SBI cut its deposit rate by 25 basis points, its fourth cut in 2009, but has yet to reduce its lending rate. Chairman O.P. Bhatt said the economic recovery was yet to reflect on banks' asset growth and passing on rate cuts to customers will take time.

WORRIED POLICYMAKERS

With bank loan growth slowing sharply, policymakers worry that by not passing on to customers the deep cuts in official rates these banks may threaten an economic revival.

While the central bank has cut its main lending rate by 425 basis points since October, state-run banks have cut their lending rates by 150-200 bps.

Loan growth has slowed from around 27 percent in November to around 15 percent in early June and halved from rates of around 30 percent seen in the financial year to March 2008.

At a meeting with the heads of state-run banks last week, Finance Minister Pranab Mukherjee urged them to follow the central bank and reduce interest rates.

Bankers say more deposit rate cuts would lead to a flight of money from bank deposits to federal schemes that yield an attractive 8 percent tax-free rate.

"Banks are at a crossroads: if they keep cutting their deposit rates, they won't get the funds and if they don't get the resources what will they lend," said K. Ramakrishnan, chief executive of the Indian Banks Association, an industry body.

CARE research data showed these schemes have lost heavily to bank deposits which accounted for 55 percent of household schemes at March 2008. In 2004, these schemes garnered 20 percent of savings and their pool shrank by nearly 4 percent last year.

"To me, current interest rates are fair and are conducive enough for healthy loan growth when the economy turns," Ashish Parthasarthy, deputy treasurer at HDFC Bank, said.

Private sector lenders such as HDFC Bank and ICICI, while free from government pressure to cut rates, will still need to follow state-run banks or lose customers.
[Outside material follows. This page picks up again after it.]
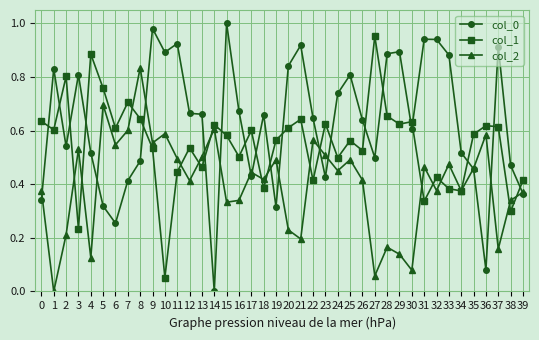

True or false: col_0 has more than 2 points higher than both neighbors.

True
Angel Broking analyst Vaibhav Agrawal estimates a 10-20 bps drop in margins in the next two quarters after a 40 bps fall in the March quarter.

Privately held banks such as ICICI, Yes Bank (YESBANK.NS), Kotak Mahindra Bank (KOTAKBANK.NS) and mid- to smaller state-run banks such as Dena Bank, Corporation Bank and Oriental Bank of Commerce (ORIENTBAN.NS) will gain as they rely more on bulk deposits, he said.

Goldman Sachs said banks' return on equity will fall to 14.3 percent in 2009 from 16.6 percent a year ago as net interest margin shrinks to 3.45 percent from 3.65 percent in 2008, with state-run banks being affected the most.

Another factor worrying banks are rising bond yields.

Banks have to park roughly a quarter of their deposits in bonds, and benchmark yields are up 156 bps this year, squeezing their margins.

"You can't have a situation where banks' deposit rates are falling and benchmark yields are going up," said J. M Garg, chairman of state-run Corporation Bank.